Claims later rejected with Reason Code U523A.
This rejection indicated that service dates occurred during both hospice election and participation in the VBID Model.
Even though payment did not occur through Medicare, rejected claims still updated Medicare eligibility records.
This process protected future hospice benefit periods.
What Happened If a Patient Left the Medicare Advantage Plan?
Sometimes patients returned to Original Medicare while continuing hospice care.
When this happened, hospices resumed billing the Medicare Administrative Contractor.
However, Medicare eligibility systems first needed updated termination information.
Without those updates, Medicare could not issue payment.
Therefore, either the patient or the hospice contacted the Medicare Advantage Organization to report plan termination.
Hospice Care Outside the Plan’s Service Area
Patients sometimes traveled while receiving hospice care.
For example, a patient enrolled in an Ohio plan could receive hospice services in Florida.
In that situation, the Florida hospice billed the participating Medicare Advantage Organization in Ohio.
Meanwhile, the hospice continued sending informational claims to its regular Medicare Administrative Contractor.
Reimbursement for Unrelated Care
The VBID Hospice Benefit also changed responsibility for unrelated medical care.

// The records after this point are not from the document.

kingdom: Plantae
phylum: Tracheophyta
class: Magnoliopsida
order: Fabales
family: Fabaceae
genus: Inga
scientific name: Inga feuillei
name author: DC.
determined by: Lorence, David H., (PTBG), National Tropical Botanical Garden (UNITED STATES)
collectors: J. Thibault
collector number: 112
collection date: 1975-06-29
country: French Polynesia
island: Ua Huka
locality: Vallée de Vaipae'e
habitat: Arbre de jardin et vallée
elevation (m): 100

Participating Medicare Advantage plans paid for unrelated covered services during hospice care.
Therefore, Fee-for-Service Medicare did not process unrelated care claims for participating enrollees.
Aggregate Cap and Inpatient Cap Calculations
Hospice providers also followed different cap calculations.

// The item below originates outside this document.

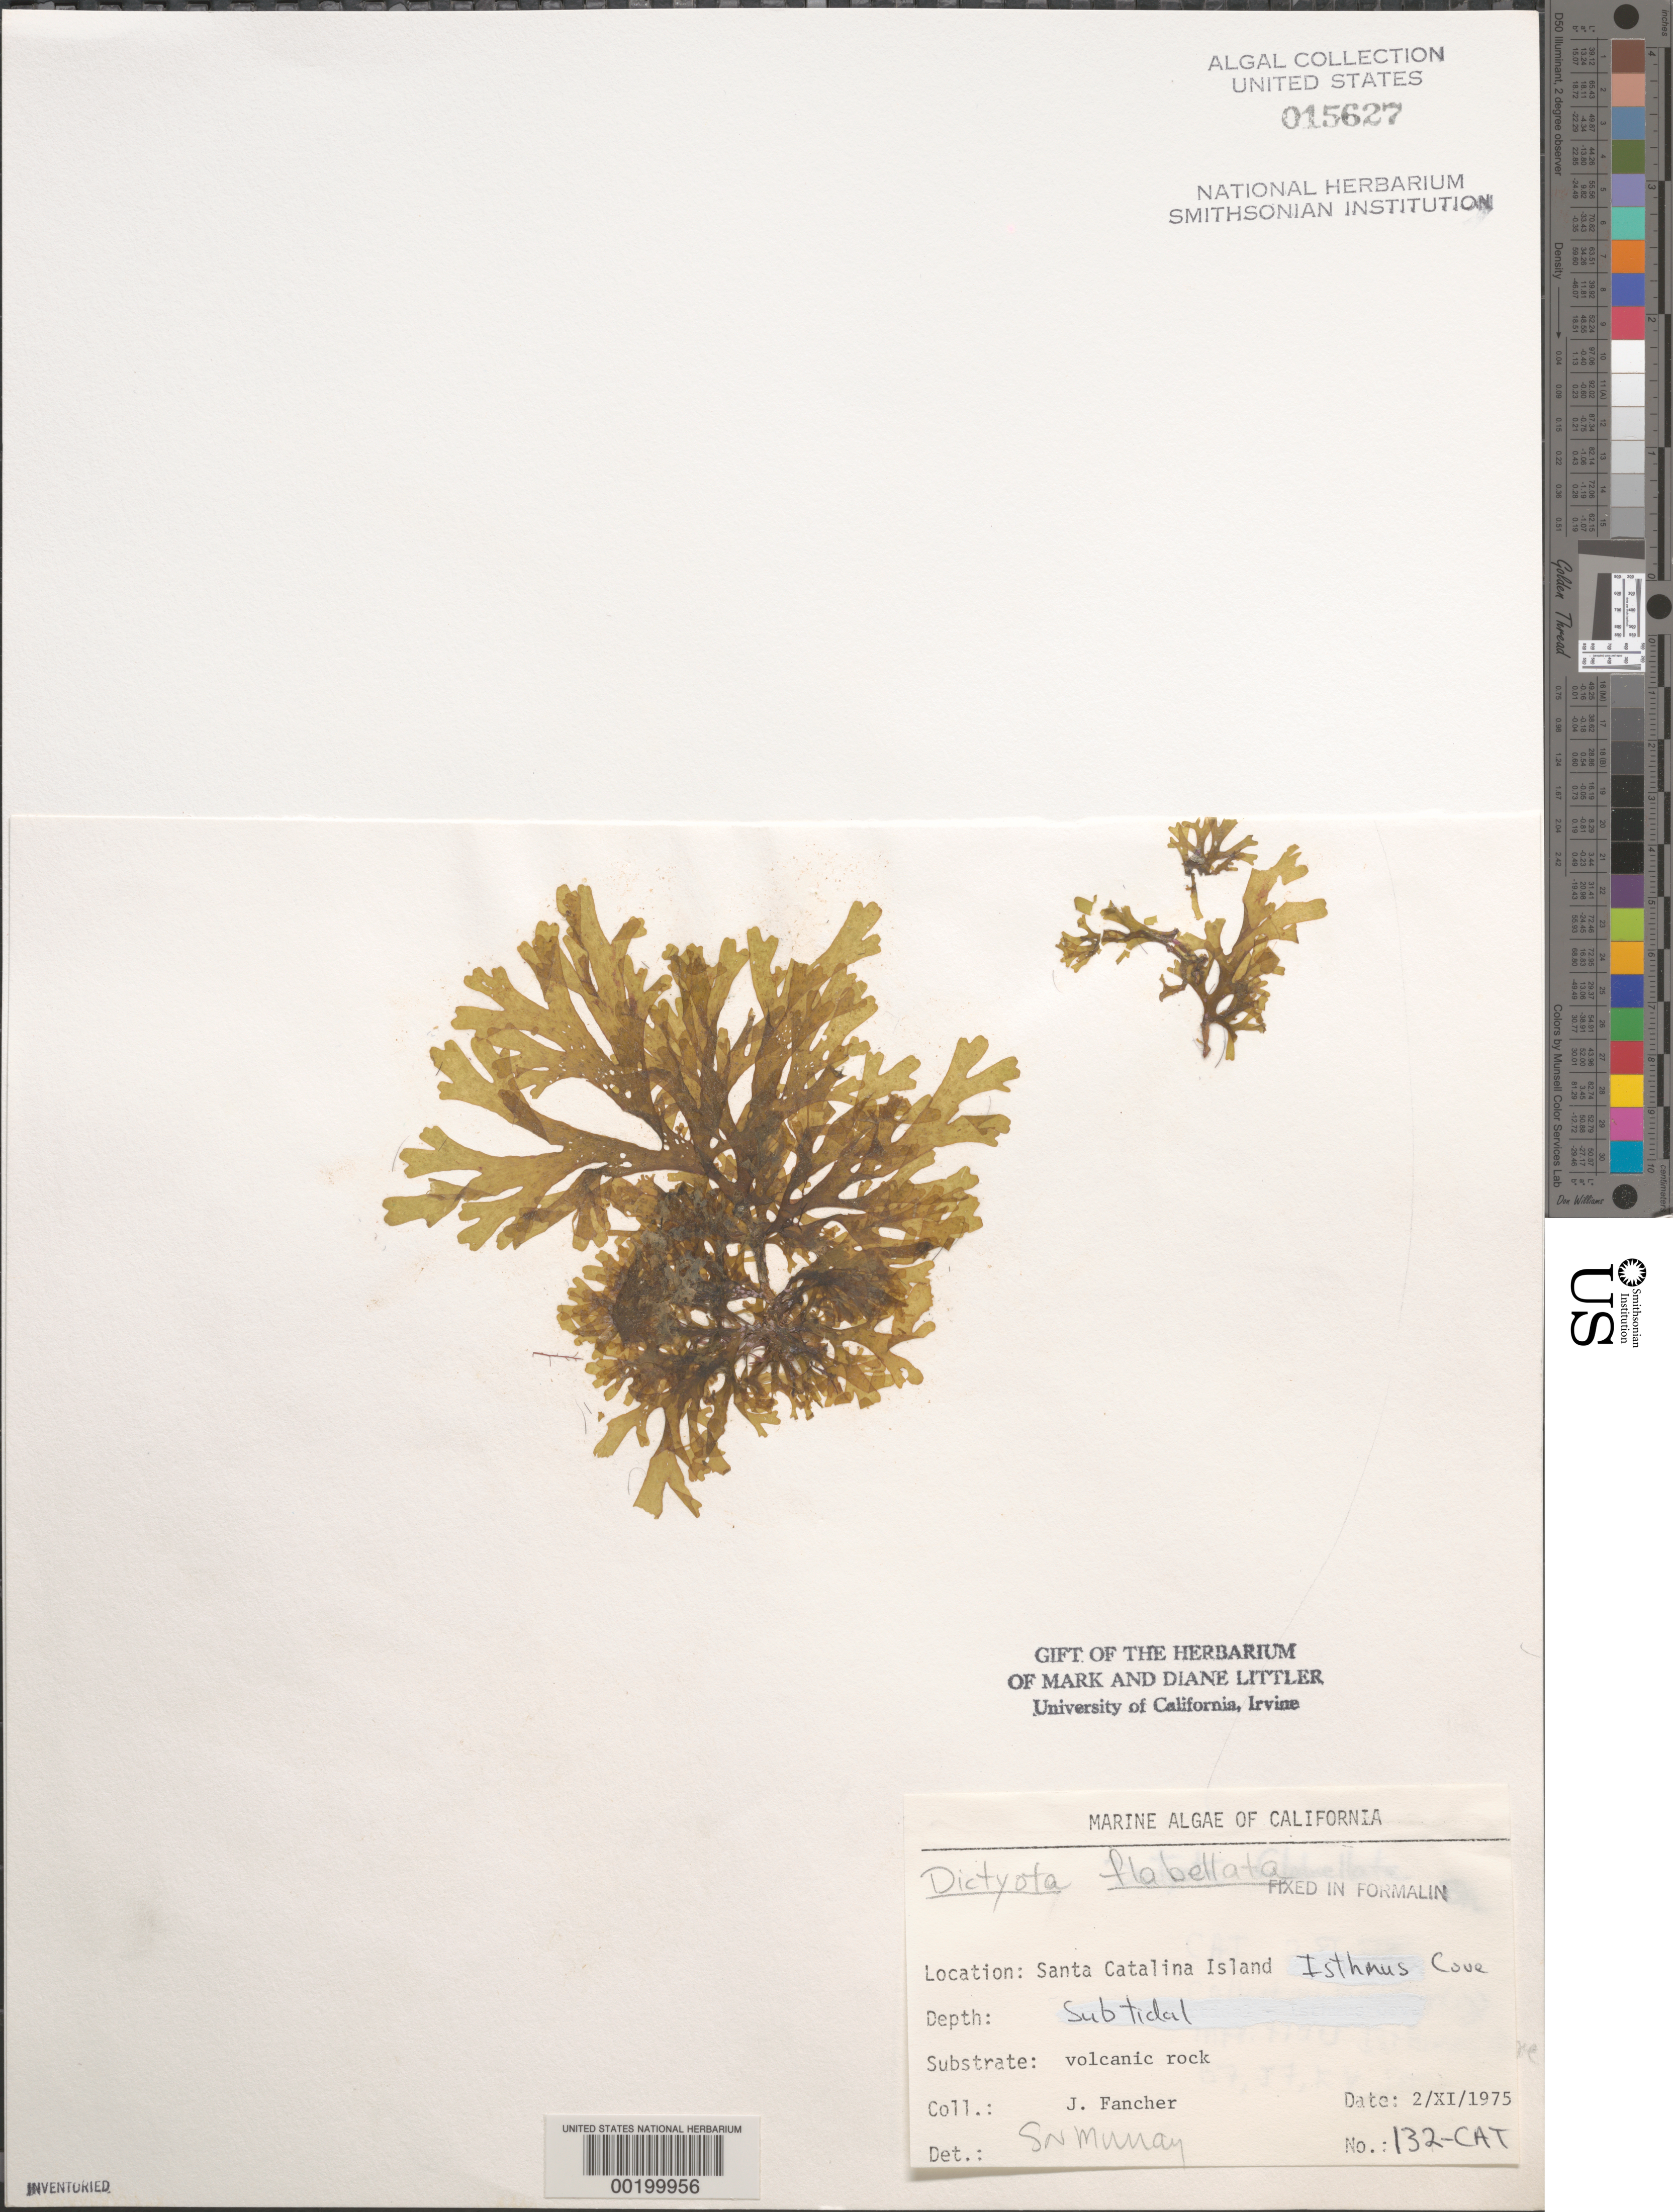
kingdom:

CMS excluded billing connected to participating VBID enrollees from aggregate cap calculations.
CMS also excluded these services from inpatient cap calculations.
Consequently, participating claims did not affect hospice cap reporting.

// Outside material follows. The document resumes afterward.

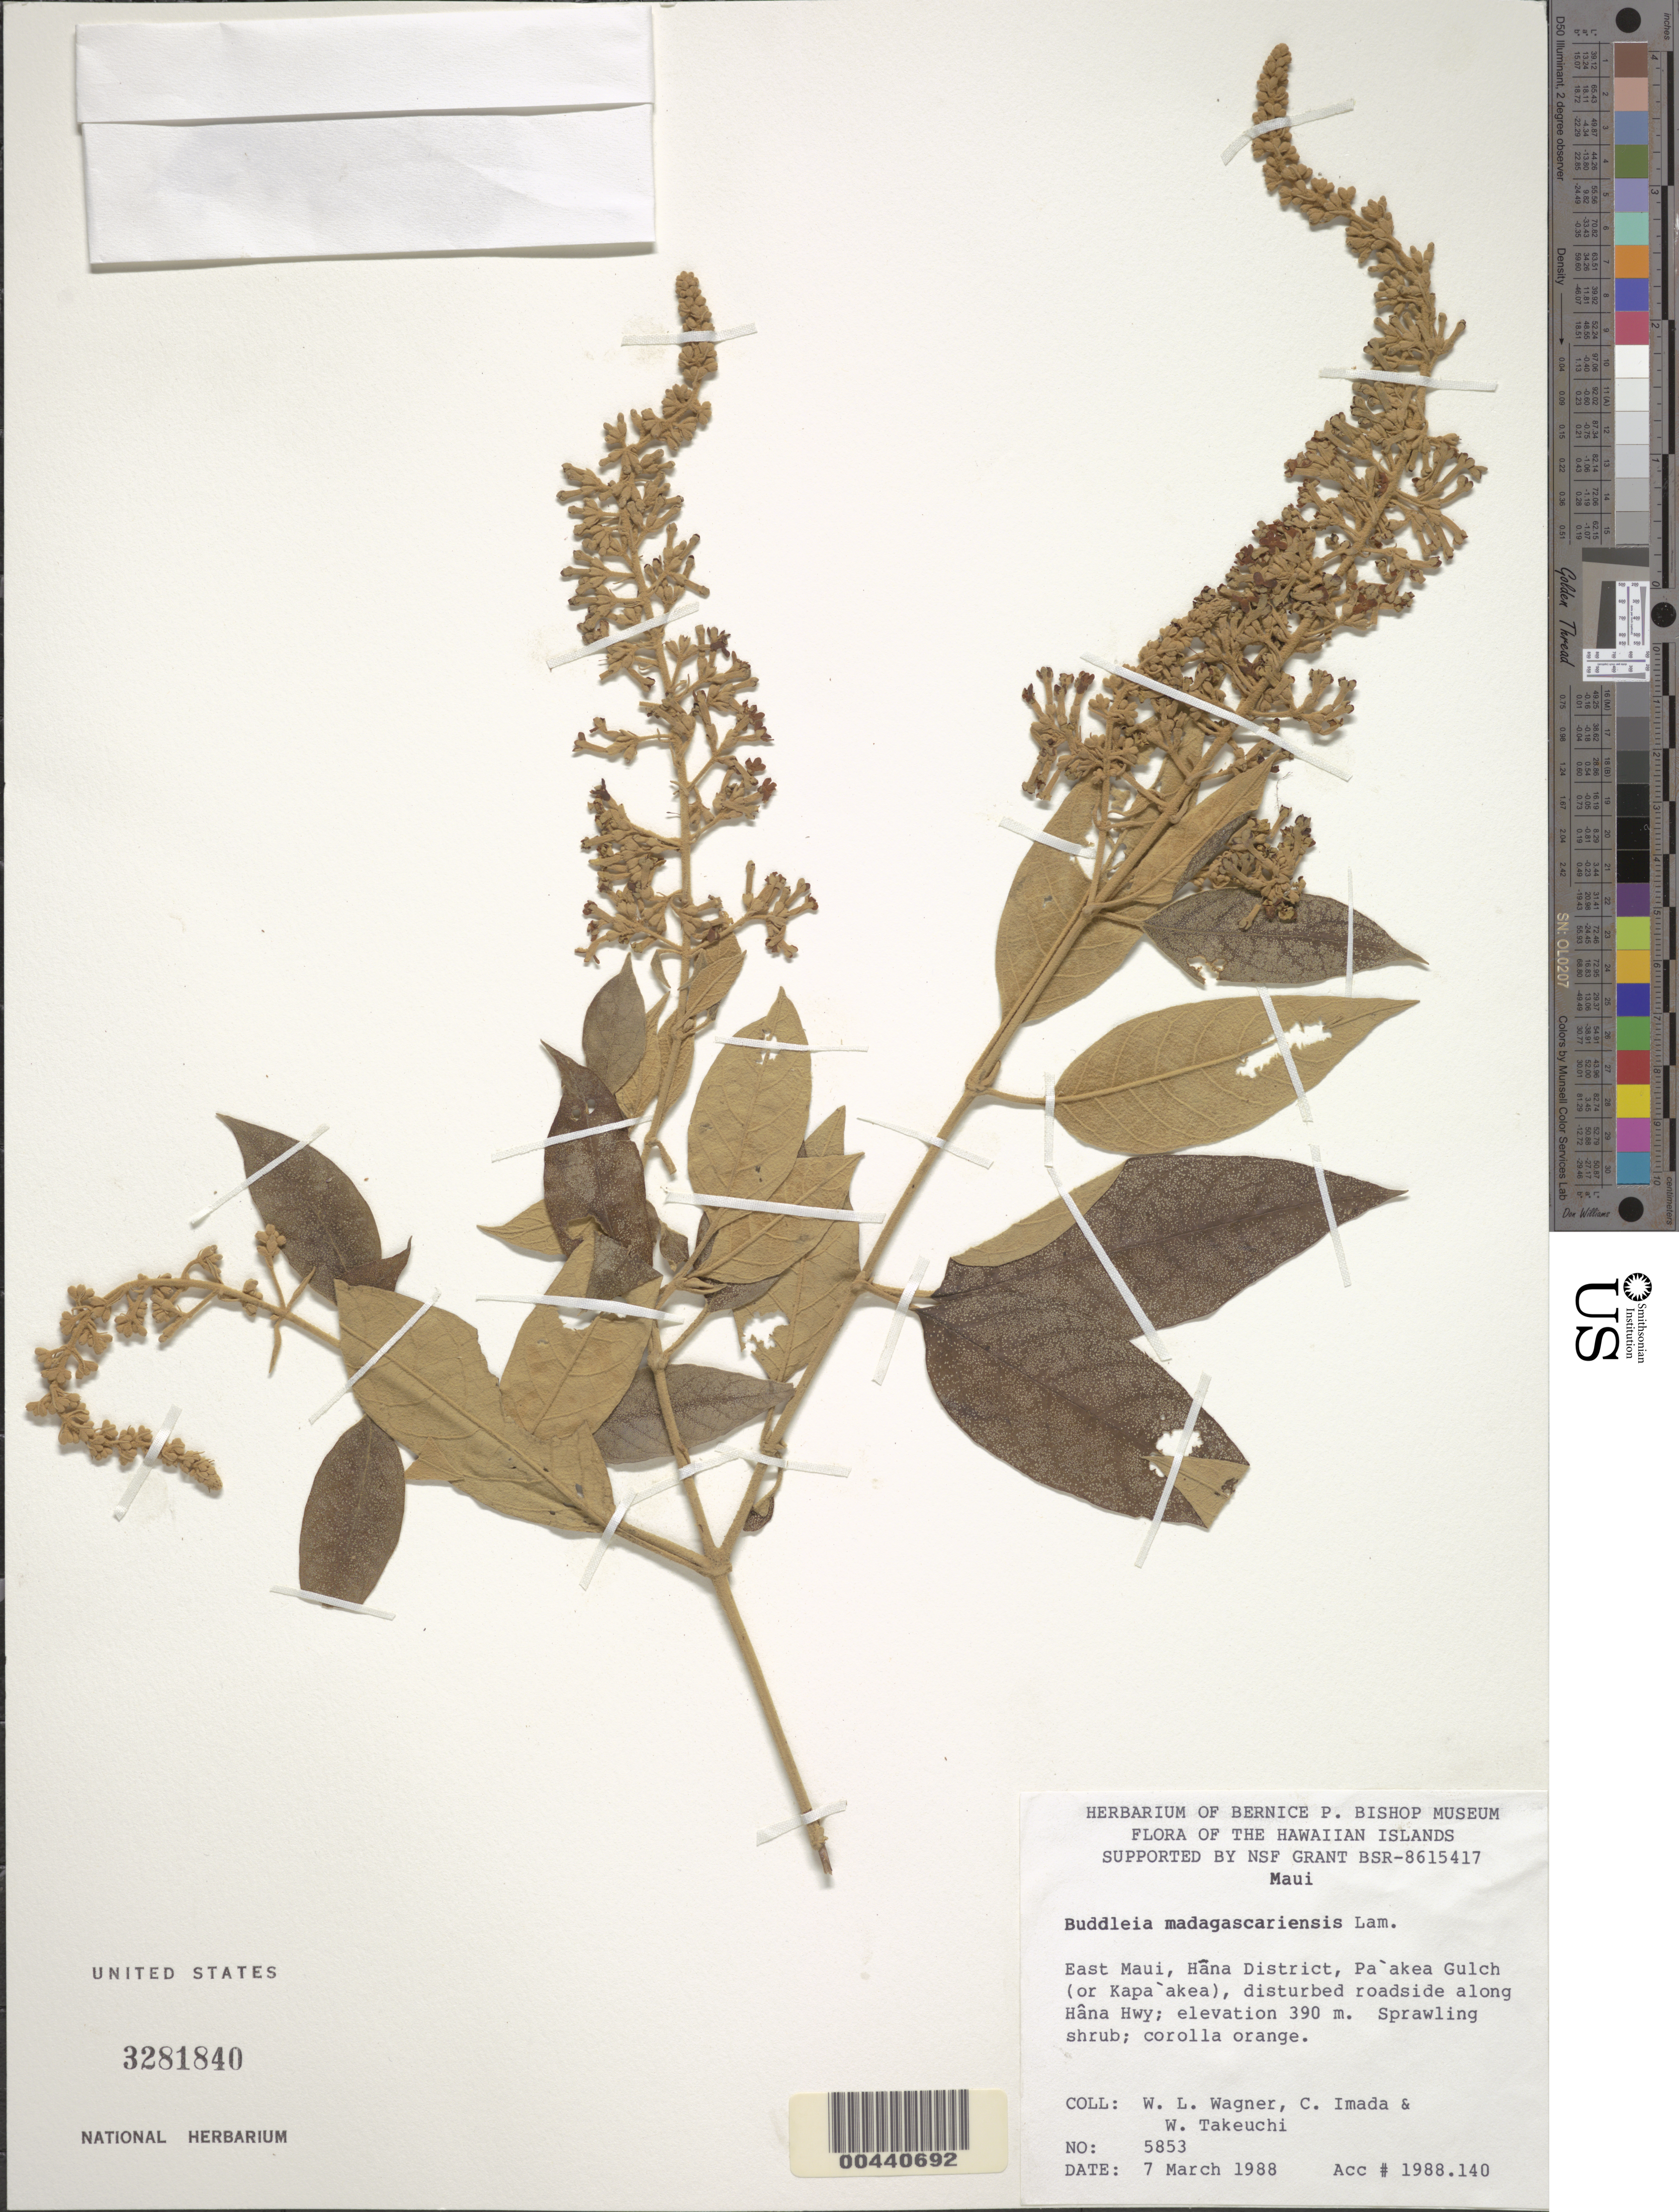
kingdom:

Guidance for Hospice Providers
Hospice providers should review all applicable CMS guidance before submitting claims.
They should also verify payer responsibility before billing.
Most importantly, providers should review the CY 2024 VBID-Hospice Supplement to Technical and Operational Guidance for detailed payment scenarios and operational instructions.
Contact Information
Stakeholders with questions regarding the model could contact the CMS team directly.
Email: VBID@cms.hhs.gov.
Resources
- CMS VBID Model Hospice Benefit Component Overview Homepage.
- Coverage
- Participating Plans
- Billing and Payment
- Eligibility Check
- Directions for Submitting Claims
- Outreach and Education
- Publications: Hospice Benefit Component Technical and Operational Guidance
- Events
- Mailings
Conclusion
The VBID Hospice Benefit represented an important Medicare demonstration project. It shifted hospice payment responsibility to participating Medicare Advantage plans. The model also tested better care coordination and improved patient outcomes.
Although CMS ended the model on Benefit Component of the VBID Model on December 31, 2024, its billing guidance remains valuable. Hospice providers can still learn from its payment structure and operational requirements. Understanding these policies also helps explain historical claims and Medicare processing.